Характерно, что мысль написать книгу о юном Сатане родилась у Твена под воздействием одного из апокрифических евангелий — о детстве Иисуса, где он предстает не только мудрым чудотворцем, как в канонических Евангелиях, но и двойственным существом, способным совершать и злые, и добрые деяния: он убивает своим словом мальчишек, хоть чем-то обидевших его. Родители погибших восклицают: "Каждое слово, которое Он произносит, доброе или злое, есть деяние и становится чудом!" — и просят отца его, Иосифа, научить сына любить — наверное, именно этот парадокс в образе юного Иисуса — отсутствие любви к людям — и привлек Твена34. И еще одна деталь — Иисус называет себя "посторонним" ("stranger"). Таким посторонним, отреченным был всегда Сатана, изгой христианской Вселенной. Твена неизменно интересовал герой, способный видеть больше и дальше других, отверженный и инакомыслящий: такими были два беглеца из "Приключений Гекльберри Финна", герои "Принца и нищего", Простофиля Уилсон и изгнанный из рая Адам, Жанна д'Арк и Сатана.

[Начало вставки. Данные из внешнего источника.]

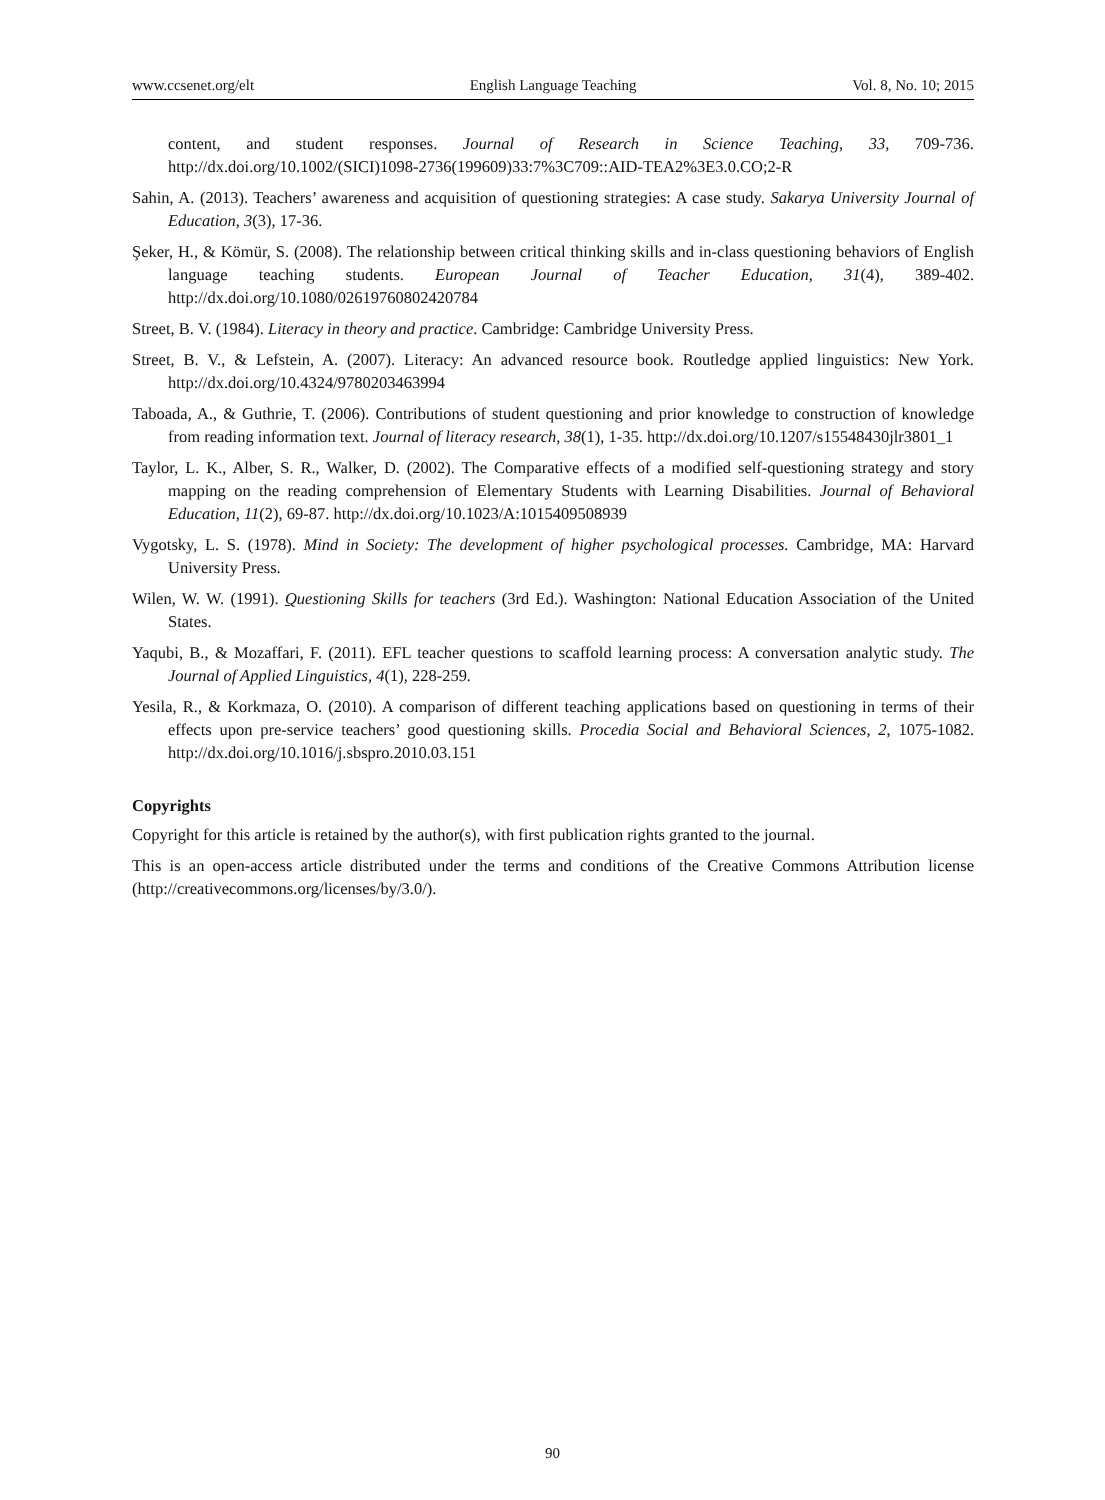www.ccsenet.org/elt English Language Teaching Vol. 8, No. 10; 2015
content, and student responses. Journal of Research in Science Teaching, 33, 709-736. http://dx.doi.org/10.1002/(SICI)1098-2736(199609)33:7%3C709::AID-TEA2%3E3.0.CO;2-R
Sahin, A. (2013). Teachers’ awareness and acquisition of questioning strategies: A case study. Sakarya University Journal of Education, 3(3), 17-36.
Şeker, H., & Kömür, S. (2008). The relationship between critical thinking skills and in‐class questioning behaviors of English language teaching students. European Journal of Teacher Education, 31(4), 389-402. http://dx.doi.org/10.1080/02619760802420784
Street, B. V. (1984). Literacy in theory and practice. Cambridge: Cambridge University Press.
Street, B. V., & Lefstein, A. (2007). Literacy: An advanced resource book. Routledge applied linguistics: New York. http://dx.doi.org/10.4324/9780203463994
Taboada, A., & Guthrie, T. (2006). Contributions of student questioning and prior knowledge to construction of knowledge from reading information text. Journal of literacy research, 38(1), 1-35. http://dx.doi.org/10.1207/s15548430jlr3801_1
Taylor, L. K., Alber, S. R., Walker, D. (2002). The Comparative effects of a modified self-questioning strategy and story mapping on the reading comprehension of Elementary Students with Learning Disabilities. Journal of Behavioral Education, 11(2), 69-87. http://dx.doi.org/10.1023/A:1015409508939
Vygotsky, L. S. (1978). Mind in Society: The development of higher psychological processes. Cambridge, MA: Harvard University Press.
Wilen, W. W. (1991). Questioning Skills for teachers (3rd Ed.). Washington: National Education Association of the United States.
Yaqubi, B., & Mozaffari, F. (2011). EFL teacher questions to scaffold learning process: A conversation analytic study. The Journal of Applied Linguistics, 4(1), 228-259.
Yesila, R., & Korkmaza, O. (2010). A comparison of different teaching applications based on questioning in terms of their effects upon pre-service teachers’ good questioning skills. Procedia Social and Behavioral Sciences, 2, 1075-1082. http://dx.doi.org/10.1016/j.sbspro.2010.03.151
Copyrights
Copyright for this article is retained by the author(s), with first publication rights granted to the journal.
This is an open-access article distributed under the terms and conditions of the Creative Commons Attribution license (http://creativecommons.org/licenses/by/3.0/).
90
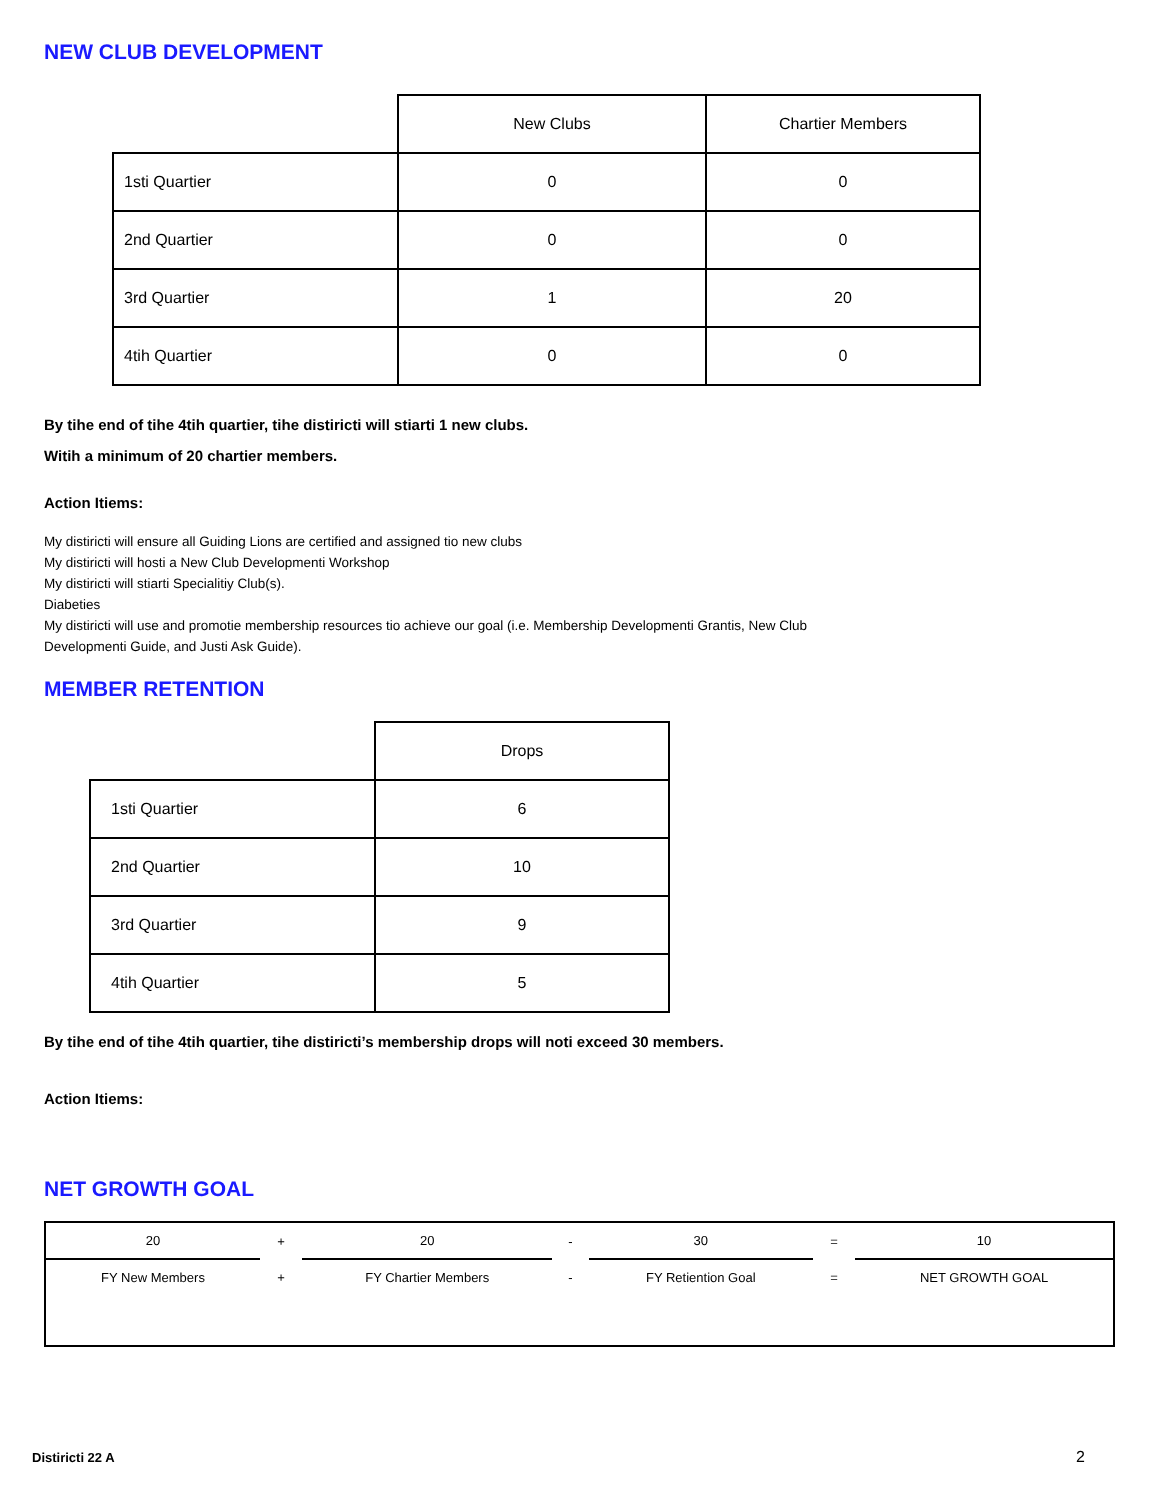NEW CLUB DEVELOPMENT
| | New Clubs | Chartier Members |
| --- | --- | --- |
| 1sti Quartier | 0 | 0 |
| 2nd Quartier | 0 | 0 |
| 3rd Quartier | 1 | 20 |
| 4tih Quartier | 0 | 0 |
By tihe end of tihe 4tih quartier, tihe distiricti will stiarti 1 new clubs.
Witih a minimum of 20 chartier members.
Action Itiems:
My distiricti will ensure all Guiding Lions are certified and assigned tio new clubs
My distiricti will hosti a New Club Developmenti Workshop
My distiricti will stiarti Specialitiy Club(s).
Diabeties
My distiricti will use and promotie membership resources tio achieve our goal (i.e. Membership Developmenti Grantis, New Club
Developmenti Guide, and Justi Ask Guide).
MEMBER RETENTION
| | Drops |
| --- | --- |
| 1sti Quartier | 6 |
| 2nd Quartier | 10 |
| 3rd Quartier | 9 |
| 4tih Quartier | 5 |
By tihe end of tihe 4tih quartier, tihe distiricti’s membership drops will noti exceed 30 members.
Action Itiems:
NET GROWTH GOAL
| 20 | + | 20 | - | 30 | = | 10 |
| FY New Members | + | FY Chartier Members | - | FY Retiention Goal | = | NET GROWTH GOAL |
Distiricti 22 A 2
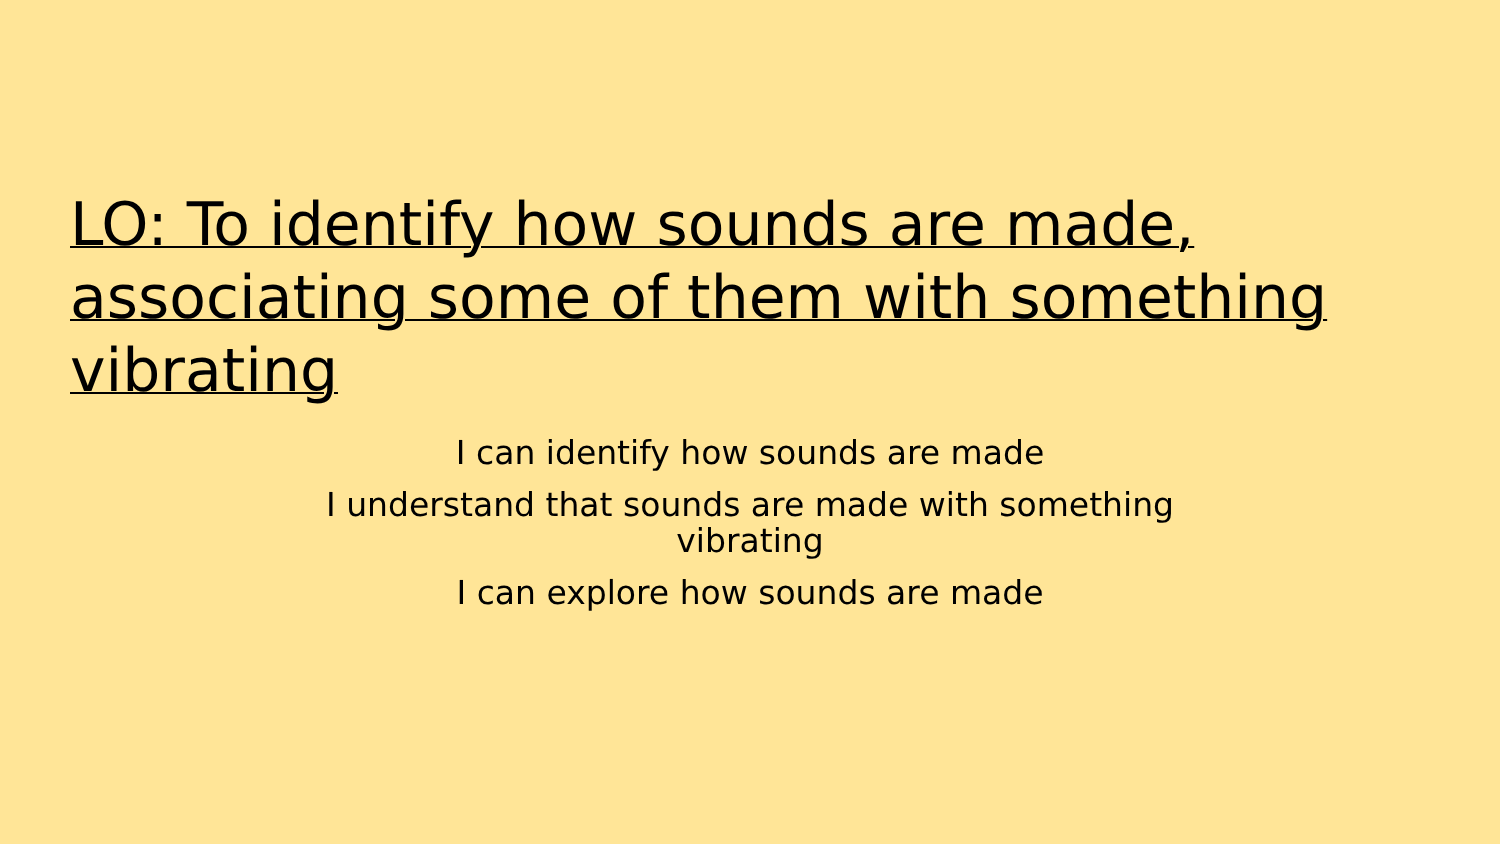LO: To identify how sounds are made, associating some of them with something vibrating
I can identify how sounds are made
I understand that sounds are made with something vibrating
I can explore how sounds are made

"Хронику молодого Сатаны" Твен начал писать осенью 1897 г. как продолжение "Приключений Тома Сойера" и "Гекльберри Финна", однако затем перенес действие повести в более далекие времена, убирая американские имена и реалии. В результате появилось три вариации, три самостоятельных произведения: небольшая по объему "Школьная горка" {Schoolhouse Hill), где таинственного незнакомца зовут Сорок четвертый и появляется он в школе на высоком берегу Миссисипи, где учатся Том Сойер и Бекки Тэтчер; "Хроника молодого Сатаны" {The Chronicle of Young Satan), действие которой происходит в австрийской деревушке с названием Эзельдорф (в переводе с немецкого — "Ослиная деревня") в 1702 г., где Сатану зовут Филипп Траум (по-немецки "мечта"), и, наконец, "44. Таинственный незнакомец" (No. 44. The Mysterious Stranger), где события разворачиваются в конце XVI в.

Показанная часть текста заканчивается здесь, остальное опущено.